On the making of trout amandine and cauliflower gratin, an excerpt from "The Author and Me"

The Author and Me

In this week’s Thursday Fiction Corner, we continue our celebration of The Author and Me, written by Éric Chevillard and translated by Jordan Stump, which has been named as a finalist for the 2015 Best Translated Book Award in Fiction! Today, we are happy to present a short excerpt from the book which truly gets to the heart of the story: the contrast between the delicate and delightful preparation of trout amandine and the brutal and horrifying cooking (if one can use a word with such limited negative connotations to describe the process) of cauliflower gratin. Bask in the glory of the description of the first, and shiver in fear at the description of the second:

On the making of trout amandine and cauliflower gratin, an excerpt from The Author and Me
By Éric Chevillard, translated by Jordan Stump

So you begin, of course, by cleaning the trout, through the gills if you know what you’re doing, or more simply by making an inch-long incision in its belly, starting from the anus, taking care not to puncture the bile sac, lest you impregnate the fish’s pink, delicate flesh with a bitterness it succeeded in containing better than I, I must confess, Mademoiselle, but I have my reasons. Now rinse your trout, with care once again: there are sometimes little clots of blood still clinging to the spine. Cut off the fins, slash the end of the tail to prevent it from curling up in the frying pan like a scorpion’s, which would introduce into your lunch a note of aggression that will sooner or later be sounded by one of your tablemates anyway—whereupon you will lower your nose to your plate to find the exquisite tenderness your fellows deny you. Next, melt a tablespoon and a half of butter in a frying pan and, in another, dry roast a half cup of sliced almonds, stirring them gently with a wooden spatula. In your enthusiasm, you will have grown a third hand for snipping the parsley. Lower the heat under the first pan and, while in the other the almonds turn golden, brown your trouts (I put in two: I’d like one myself), dusted with flour and perhaps stuffed with a sprig of thyme. After eight minutes—men will have been born by the thousands, men will have died, that will give you a sense of those minutes’ import—turn the fish, salt and pepper the browned side, and add the parsley along with half the almonds. Let a few more minutes go by, turn the fish once again, scatter over the reserved almonds, drizzle the whole thing with the remaining butter and a little spray of lemon.

What do you think?

How much we’d have to say, if it weren’t rude to talk with your mouth full!

Whereas.

Whereas that woman.

Whereas, quite to the contrary, that woman.

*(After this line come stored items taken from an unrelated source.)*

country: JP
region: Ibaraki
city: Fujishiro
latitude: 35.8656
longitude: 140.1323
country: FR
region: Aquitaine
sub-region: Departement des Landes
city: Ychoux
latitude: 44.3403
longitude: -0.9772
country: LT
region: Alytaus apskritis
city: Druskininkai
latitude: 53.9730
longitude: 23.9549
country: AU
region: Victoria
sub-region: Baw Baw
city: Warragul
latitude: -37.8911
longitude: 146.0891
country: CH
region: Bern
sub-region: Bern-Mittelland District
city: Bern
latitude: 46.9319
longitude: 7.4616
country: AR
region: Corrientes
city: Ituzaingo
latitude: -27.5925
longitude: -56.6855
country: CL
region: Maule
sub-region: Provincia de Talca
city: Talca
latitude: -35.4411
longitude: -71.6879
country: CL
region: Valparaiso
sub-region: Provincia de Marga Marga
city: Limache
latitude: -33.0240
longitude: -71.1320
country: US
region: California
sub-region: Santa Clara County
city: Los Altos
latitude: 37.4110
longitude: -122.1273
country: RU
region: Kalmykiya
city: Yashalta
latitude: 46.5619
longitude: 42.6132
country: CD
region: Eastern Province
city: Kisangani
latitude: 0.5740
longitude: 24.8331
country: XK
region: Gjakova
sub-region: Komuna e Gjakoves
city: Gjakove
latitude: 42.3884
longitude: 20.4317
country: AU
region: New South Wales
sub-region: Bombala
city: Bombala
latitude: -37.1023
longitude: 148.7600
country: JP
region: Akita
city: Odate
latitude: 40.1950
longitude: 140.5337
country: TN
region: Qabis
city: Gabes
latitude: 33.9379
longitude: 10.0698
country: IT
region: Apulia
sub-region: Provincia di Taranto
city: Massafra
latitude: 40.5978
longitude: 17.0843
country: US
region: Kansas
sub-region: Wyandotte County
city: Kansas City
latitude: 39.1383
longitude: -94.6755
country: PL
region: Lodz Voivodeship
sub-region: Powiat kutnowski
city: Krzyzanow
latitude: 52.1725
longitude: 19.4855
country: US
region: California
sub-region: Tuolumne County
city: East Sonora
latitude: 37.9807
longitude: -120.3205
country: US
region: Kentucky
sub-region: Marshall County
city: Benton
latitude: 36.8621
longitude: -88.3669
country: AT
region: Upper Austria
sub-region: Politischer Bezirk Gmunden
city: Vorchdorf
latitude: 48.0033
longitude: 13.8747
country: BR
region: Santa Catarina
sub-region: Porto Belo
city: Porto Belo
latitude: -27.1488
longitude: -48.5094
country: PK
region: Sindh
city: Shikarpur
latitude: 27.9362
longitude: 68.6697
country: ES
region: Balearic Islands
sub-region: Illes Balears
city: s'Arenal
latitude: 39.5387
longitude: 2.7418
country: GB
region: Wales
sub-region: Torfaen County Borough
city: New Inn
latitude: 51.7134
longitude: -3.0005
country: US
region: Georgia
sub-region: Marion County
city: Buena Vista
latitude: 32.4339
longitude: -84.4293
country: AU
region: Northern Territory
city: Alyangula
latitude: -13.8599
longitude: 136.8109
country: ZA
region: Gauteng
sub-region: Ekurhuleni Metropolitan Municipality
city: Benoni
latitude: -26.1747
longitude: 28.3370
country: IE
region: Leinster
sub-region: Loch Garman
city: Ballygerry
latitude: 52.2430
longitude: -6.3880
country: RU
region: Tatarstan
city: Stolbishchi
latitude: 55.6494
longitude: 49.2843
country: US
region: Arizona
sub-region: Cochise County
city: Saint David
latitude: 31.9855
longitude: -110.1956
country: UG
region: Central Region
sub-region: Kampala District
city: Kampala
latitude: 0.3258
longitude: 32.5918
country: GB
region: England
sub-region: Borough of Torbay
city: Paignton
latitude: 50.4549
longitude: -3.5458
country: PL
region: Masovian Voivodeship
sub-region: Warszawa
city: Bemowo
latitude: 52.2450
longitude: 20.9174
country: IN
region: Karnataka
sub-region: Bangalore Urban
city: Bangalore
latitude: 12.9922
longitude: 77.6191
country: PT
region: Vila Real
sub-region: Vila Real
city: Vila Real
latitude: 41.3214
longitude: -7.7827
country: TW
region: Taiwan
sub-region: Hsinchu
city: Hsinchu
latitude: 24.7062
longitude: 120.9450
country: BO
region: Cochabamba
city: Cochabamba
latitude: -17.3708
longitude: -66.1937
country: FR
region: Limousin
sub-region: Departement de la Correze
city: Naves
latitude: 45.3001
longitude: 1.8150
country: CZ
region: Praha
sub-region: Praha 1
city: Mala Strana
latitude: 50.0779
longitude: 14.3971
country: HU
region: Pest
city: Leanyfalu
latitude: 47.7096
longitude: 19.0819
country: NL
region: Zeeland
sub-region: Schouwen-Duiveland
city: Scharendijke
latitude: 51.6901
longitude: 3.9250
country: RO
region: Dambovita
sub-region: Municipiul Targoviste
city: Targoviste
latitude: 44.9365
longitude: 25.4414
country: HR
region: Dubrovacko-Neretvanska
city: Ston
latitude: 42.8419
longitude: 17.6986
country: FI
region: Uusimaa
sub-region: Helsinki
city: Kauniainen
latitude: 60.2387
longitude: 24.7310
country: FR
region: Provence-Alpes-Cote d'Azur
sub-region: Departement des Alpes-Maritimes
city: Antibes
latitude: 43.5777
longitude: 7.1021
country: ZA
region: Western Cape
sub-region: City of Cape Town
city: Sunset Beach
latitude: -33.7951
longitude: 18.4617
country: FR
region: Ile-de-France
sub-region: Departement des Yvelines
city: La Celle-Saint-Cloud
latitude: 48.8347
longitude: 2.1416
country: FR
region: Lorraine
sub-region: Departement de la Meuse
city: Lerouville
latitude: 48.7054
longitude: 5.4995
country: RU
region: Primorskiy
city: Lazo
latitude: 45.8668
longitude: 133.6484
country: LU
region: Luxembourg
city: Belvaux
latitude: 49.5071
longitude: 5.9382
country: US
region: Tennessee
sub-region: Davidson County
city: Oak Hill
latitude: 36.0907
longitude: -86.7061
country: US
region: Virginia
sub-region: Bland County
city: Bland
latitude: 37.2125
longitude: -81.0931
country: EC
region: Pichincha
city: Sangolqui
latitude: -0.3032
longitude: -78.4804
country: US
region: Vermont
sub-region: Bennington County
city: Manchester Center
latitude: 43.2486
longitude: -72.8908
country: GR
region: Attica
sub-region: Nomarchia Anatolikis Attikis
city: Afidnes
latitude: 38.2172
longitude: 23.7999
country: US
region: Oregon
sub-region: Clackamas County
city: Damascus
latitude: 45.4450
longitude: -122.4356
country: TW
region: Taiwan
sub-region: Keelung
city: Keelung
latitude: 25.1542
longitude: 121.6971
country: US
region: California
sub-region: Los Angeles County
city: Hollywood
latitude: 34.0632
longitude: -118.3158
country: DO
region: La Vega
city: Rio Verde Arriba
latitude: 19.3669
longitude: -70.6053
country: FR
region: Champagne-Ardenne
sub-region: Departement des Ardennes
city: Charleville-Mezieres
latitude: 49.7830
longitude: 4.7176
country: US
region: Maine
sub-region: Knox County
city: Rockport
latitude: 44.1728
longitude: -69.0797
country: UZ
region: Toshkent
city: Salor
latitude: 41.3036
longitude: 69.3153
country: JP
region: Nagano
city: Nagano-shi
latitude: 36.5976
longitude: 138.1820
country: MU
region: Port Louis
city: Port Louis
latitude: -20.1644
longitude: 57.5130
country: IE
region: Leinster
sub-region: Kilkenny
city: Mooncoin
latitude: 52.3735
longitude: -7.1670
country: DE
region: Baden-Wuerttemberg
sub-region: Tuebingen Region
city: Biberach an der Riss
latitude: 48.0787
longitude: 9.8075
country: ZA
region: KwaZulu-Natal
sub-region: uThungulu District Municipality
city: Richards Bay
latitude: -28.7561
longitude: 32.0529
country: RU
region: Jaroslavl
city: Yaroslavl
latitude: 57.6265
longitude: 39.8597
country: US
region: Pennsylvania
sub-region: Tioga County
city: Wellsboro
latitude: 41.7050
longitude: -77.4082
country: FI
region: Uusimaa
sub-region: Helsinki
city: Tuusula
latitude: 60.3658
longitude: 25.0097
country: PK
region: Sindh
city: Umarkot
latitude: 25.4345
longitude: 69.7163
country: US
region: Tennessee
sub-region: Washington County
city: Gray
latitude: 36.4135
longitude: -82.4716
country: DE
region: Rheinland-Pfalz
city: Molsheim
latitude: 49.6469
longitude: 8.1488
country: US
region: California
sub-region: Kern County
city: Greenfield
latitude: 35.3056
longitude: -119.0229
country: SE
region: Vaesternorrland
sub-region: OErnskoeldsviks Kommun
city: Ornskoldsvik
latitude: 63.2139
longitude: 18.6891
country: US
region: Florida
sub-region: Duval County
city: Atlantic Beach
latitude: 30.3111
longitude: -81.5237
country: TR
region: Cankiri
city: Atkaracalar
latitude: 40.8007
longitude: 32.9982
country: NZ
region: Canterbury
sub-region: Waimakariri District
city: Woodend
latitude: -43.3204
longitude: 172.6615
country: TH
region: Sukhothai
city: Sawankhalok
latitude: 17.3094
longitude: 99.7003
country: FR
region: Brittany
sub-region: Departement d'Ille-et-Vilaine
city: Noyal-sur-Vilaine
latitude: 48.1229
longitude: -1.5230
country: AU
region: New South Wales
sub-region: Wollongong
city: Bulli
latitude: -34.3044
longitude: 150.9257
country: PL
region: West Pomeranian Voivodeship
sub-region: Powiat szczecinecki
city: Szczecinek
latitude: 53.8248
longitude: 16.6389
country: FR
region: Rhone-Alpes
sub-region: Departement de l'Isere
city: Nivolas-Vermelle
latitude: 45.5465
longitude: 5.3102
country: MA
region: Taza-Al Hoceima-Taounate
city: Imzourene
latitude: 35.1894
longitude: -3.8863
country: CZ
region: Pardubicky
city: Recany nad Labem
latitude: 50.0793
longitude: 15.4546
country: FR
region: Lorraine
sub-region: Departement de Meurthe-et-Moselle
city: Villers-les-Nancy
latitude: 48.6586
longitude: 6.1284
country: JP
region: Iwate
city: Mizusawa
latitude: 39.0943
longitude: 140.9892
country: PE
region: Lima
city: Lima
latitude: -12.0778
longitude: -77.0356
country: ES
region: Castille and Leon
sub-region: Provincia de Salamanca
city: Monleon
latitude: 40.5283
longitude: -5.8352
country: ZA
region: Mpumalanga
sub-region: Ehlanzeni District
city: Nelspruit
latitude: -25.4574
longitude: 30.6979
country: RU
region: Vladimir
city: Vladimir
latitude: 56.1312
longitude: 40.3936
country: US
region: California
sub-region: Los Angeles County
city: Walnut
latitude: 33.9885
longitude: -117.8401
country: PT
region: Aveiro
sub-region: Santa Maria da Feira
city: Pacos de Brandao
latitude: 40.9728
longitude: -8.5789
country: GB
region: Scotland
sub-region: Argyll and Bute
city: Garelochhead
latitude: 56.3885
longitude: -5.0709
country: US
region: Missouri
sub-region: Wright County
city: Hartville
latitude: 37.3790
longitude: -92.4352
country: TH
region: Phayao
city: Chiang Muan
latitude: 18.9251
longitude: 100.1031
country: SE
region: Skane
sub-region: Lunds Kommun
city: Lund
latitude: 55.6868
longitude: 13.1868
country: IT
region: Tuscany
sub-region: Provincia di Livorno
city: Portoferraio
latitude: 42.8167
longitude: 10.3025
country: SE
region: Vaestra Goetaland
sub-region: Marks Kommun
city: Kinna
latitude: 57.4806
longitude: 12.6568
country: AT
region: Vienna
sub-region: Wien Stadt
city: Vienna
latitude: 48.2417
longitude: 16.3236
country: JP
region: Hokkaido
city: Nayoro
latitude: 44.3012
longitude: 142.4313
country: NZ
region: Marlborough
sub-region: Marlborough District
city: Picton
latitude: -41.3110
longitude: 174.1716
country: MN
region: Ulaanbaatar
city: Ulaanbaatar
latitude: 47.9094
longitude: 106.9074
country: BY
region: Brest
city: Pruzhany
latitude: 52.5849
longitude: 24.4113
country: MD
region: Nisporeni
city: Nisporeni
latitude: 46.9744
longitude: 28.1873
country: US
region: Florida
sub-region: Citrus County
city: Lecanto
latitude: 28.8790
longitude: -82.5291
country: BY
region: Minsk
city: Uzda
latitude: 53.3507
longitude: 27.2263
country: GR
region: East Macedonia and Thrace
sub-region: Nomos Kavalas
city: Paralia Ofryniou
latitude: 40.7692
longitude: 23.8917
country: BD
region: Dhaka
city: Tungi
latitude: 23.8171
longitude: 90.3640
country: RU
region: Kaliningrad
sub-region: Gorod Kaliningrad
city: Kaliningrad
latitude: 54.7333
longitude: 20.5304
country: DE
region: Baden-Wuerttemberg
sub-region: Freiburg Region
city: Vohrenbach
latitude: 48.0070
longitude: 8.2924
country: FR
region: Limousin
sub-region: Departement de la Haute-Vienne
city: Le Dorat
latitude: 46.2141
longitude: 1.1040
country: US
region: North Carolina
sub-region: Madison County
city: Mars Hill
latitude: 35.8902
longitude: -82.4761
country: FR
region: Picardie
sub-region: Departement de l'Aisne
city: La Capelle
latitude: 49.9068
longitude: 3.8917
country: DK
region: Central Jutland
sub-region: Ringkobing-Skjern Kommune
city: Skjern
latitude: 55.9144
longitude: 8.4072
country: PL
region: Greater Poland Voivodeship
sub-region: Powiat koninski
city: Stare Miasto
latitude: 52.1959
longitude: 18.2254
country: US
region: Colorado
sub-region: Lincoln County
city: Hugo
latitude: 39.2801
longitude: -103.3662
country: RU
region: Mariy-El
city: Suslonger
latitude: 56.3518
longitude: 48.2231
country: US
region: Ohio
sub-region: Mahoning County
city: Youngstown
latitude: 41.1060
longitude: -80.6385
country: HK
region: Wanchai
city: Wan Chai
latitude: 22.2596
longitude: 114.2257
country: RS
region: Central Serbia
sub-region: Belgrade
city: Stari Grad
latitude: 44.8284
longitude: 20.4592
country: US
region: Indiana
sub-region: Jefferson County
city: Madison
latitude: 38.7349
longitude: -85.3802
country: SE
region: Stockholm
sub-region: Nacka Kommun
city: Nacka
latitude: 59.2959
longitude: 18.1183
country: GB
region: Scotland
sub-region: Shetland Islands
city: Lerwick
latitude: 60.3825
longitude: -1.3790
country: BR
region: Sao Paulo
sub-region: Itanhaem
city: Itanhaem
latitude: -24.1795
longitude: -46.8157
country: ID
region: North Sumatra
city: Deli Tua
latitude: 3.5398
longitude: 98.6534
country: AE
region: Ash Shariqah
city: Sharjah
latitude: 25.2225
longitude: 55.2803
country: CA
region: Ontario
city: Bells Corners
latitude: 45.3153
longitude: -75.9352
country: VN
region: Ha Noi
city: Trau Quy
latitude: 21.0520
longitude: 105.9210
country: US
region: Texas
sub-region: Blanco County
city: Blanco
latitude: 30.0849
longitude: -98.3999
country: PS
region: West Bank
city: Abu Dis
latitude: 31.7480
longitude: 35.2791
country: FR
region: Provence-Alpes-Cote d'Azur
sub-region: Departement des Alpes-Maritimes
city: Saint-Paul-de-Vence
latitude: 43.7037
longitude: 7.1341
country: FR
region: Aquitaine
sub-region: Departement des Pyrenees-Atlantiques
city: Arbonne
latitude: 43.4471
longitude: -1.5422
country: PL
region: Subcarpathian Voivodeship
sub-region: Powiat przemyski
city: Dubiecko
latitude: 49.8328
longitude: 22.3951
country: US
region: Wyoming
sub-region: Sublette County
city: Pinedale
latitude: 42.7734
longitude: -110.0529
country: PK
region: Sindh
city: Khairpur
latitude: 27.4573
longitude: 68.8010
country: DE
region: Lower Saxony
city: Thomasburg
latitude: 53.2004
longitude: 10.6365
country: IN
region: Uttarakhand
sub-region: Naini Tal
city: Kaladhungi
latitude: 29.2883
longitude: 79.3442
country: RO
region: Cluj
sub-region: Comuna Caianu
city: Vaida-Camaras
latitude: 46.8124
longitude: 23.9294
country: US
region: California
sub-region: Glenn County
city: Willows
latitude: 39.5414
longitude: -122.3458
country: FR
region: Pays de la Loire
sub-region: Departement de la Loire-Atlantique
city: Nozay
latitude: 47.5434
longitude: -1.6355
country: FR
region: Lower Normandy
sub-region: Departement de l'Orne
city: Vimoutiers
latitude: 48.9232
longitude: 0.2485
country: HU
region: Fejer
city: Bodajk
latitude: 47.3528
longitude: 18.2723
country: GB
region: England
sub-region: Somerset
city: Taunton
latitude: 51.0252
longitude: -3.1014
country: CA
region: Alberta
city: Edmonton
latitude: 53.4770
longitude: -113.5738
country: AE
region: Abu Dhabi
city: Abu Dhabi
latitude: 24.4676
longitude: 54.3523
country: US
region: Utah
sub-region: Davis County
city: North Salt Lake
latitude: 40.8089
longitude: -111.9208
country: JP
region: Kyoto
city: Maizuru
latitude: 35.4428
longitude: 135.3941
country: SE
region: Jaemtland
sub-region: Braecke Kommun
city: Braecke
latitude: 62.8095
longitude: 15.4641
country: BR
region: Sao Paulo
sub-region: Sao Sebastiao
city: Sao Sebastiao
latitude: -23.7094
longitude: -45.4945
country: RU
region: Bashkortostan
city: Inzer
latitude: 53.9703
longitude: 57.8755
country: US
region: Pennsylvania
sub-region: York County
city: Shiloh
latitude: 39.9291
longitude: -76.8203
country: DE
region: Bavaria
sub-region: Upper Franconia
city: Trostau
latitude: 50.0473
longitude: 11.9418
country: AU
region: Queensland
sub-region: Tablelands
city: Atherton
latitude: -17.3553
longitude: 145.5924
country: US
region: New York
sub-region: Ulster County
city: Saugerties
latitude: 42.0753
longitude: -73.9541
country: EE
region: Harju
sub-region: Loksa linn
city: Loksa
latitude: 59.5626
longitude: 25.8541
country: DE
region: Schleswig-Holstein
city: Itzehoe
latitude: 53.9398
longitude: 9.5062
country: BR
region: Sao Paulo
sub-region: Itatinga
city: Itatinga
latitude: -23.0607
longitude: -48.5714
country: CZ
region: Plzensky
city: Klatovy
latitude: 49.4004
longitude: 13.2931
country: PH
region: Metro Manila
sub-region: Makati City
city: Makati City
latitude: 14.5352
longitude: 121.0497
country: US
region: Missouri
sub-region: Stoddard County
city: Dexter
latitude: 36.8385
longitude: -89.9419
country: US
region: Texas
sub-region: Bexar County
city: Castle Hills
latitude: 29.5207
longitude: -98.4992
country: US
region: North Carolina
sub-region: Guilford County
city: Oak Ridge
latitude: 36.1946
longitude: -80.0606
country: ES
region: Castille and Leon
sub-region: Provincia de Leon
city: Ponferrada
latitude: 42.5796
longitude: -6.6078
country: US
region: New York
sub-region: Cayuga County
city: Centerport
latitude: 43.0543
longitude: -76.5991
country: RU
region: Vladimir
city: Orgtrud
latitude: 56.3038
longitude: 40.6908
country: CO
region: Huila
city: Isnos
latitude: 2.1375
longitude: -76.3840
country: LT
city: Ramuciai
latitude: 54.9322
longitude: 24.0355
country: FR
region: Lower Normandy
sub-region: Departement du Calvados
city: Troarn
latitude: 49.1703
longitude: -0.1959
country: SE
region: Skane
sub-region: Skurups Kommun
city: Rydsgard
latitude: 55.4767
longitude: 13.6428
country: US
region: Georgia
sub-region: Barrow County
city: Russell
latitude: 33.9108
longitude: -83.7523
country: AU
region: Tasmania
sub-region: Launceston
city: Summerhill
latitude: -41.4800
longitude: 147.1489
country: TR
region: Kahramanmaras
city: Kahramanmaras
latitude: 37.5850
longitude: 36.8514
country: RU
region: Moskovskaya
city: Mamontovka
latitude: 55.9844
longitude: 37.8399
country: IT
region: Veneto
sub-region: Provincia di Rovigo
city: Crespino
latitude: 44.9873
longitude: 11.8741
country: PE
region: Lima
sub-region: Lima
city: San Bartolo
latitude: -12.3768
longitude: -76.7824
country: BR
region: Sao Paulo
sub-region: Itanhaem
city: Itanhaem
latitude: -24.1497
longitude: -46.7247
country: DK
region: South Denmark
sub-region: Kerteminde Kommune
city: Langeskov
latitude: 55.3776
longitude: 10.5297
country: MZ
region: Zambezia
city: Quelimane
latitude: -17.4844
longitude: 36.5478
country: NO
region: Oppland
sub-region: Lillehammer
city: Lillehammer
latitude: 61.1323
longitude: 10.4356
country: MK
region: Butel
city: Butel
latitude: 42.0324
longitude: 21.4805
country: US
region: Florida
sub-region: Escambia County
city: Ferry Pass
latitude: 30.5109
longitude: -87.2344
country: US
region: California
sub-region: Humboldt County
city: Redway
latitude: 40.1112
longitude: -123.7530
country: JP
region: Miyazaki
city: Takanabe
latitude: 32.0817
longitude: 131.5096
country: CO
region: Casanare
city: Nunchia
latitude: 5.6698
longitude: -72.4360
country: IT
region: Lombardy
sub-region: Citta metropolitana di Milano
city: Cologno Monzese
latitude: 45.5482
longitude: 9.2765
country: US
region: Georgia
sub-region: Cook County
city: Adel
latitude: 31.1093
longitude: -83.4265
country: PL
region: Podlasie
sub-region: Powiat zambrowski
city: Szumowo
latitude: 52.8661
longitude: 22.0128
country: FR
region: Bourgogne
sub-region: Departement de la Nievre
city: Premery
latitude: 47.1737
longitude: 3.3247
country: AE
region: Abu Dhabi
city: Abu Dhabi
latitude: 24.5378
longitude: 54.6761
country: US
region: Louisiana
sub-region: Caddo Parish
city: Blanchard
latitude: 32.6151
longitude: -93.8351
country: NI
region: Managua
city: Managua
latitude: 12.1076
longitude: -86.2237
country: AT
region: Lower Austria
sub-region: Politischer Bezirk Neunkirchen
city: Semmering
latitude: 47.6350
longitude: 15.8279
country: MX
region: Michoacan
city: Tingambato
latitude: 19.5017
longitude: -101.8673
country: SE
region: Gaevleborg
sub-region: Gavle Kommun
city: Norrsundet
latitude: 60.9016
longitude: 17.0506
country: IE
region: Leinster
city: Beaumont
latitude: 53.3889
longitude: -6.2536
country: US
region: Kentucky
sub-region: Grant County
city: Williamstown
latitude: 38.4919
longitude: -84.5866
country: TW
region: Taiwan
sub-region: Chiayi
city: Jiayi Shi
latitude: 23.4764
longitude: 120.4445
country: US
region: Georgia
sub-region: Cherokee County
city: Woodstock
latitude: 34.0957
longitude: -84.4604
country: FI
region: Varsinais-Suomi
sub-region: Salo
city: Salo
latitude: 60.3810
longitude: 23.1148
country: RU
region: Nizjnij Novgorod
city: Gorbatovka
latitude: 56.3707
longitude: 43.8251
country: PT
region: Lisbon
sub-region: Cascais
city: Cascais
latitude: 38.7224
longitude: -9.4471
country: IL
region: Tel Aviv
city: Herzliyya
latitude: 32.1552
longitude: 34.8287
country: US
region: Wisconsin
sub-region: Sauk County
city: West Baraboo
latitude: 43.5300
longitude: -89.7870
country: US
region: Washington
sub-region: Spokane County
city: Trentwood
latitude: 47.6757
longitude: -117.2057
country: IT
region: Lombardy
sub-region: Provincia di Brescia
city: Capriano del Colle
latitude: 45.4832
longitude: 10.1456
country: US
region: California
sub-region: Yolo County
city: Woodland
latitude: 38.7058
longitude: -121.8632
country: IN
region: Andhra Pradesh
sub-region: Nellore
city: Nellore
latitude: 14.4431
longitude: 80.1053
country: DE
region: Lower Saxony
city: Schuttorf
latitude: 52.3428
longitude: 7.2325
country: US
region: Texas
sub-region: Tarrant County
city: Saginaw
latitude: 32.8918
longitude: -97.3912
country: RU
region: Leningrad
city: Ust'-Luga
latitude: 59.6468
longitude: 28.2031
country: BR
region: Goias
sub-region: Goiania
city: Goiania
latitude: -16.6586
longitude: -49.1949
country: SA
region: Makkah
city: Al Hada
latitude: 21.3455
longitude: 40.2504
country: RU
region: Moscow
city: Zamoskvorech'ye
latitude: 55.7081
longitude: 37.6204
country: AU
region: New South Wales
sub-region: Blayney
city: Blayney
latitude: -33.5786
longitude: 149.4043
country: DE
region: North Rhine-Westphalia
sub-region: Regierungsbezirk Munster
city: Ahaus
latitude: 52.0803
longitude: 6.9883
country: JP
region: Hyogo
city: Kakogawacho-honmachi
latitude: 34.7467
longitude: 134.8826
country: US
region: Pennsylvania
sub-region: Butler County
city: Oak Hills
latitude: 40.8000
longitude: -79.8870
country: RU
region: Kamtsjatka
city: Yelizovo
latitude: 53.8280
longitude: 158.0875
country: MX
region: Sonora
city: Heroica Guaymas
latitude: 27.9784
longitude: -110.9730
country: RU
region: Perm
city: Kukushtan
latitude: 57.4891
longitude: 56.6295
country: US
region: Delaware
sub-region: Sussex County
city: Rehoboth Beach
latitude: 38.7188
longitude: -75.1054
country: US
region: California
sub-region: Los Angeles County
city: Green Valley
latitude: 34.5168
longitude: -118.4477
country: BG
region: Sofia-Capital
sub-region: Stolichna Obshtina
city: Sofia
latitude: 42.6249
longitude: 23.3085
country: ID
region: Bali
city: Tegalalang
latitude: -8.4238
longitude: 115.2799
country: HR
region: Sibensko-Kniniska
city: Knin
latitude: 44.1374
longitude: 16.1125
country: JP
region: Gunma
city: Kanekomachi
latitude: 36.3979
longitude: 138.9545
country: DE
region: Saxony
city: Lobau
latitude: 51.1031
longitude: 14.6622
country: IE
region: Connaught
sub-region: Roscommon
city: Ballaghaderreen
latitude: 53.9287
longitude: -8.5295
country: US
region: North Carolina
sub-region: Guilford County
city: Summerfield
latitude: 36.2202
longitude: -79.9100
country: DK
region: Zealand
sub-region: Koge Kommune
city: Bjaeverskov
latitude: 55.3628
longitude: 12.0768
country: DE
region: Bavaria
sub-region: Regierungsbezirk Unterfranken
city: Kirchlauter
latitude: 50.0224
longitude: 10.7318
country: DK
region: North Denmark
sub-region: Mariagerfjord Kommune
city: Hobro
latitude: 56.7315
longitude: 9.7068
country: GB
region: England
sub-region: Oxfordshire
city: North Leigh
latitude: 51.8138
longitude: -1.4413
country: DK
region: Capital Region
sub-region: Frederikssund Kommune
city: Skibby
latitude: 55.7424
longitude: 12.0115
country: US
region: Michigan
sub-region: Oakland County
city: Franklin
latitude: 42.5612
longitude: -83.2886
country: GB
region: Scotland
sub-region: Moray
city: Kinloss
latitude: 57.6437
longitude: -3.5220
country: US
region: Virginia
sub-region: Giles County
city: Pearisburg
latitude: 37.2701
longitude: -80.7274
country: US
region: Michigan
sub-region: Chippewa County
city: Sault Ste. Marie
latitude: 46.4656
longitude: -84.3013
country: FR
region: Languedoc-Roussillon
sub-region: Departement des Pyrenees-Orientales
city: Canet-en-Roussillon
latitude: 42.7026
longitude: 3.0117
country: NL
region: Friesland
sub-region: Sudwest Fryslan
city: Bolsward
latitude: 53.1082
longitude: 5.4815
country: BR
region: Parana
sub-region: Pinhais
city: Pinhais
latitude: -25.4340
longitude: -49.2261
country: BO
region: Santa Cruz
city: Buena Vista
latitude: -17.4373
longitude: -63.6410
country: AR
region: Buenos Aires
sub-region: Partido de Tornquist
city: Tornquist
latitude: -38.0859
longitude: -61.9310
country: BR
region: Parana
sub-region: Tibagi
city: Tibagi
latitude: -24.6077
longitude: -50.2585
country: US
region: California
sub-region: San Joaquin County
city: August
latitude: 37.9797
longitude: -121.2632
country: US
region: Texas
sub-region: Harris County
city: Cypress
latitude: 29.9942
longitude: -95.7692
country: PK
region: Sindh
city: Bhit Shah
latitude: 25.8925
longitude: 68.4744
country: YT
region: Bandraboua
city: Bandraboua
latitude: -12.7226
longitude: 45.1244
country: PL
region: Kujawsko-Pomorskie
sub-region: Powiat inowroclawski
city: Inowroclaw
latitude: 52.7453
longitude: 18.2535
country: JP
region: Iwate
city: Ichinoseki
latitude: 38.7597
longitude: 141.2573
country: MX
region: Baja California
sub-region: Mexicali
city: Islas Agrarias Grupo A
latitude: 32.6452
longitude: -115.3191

Whereas, quite to the contrary, that woman began by dividing a cauliflower into little florets!

How’s that for single-minded! How’s that for cold-hearted!

Each of those little florets, let me remind you, being itself a whole cauliflower—tiny, yes, but complete.

This part of my account may prove disturbing in its smallest details. Plug up your ears if you like, Mademoiselle, or rather pinch your nose so you won’t have to hear, I won’t take it amiss. I believe my esteem for you would even soar to new heights.

Because then she dumped that sickening hash into a pot of boiling water.

In a second pot, meanwhile, she brought milk to the boil.

I call that premeditation.

Malice aforethought—whereas my own act was spontaneous, unthinking, motivated by fury alone.

She melted some butter with a pinch of nutmeg, measured out a half cup of flour, stirred it into the butter—then let the whole thing go cold.

She was making béchamel sauce!

Stonily, like the mechanism of death lurching into motion, utterly untinged by humanity, she drained her cauliflower and mingled the branches with sliced rounds of potato in a gratinée pan.

For she owned a gratinée pan—should you require any further proof of premeditation.

Off heat, she poured the boiling milk over the cold roux. For five minutes she stirred up that brew with a whip, over a cruel little flame that was already consuming me. She salted and peppered, added grated emmental.

Then she daubed—you heard me right, she daubed, daubed as one would daub a piece of toast with honey or a vacherin cheese with currant coulis—she daubed the cauliflower and potato with that béchamel!

And what’s more, sprinkled the whole thing with a mixture of breadcrumbs and parmesan.

Then she put me into the oven and left me for twenty minutes in that blistering heat, where my last illusions withered.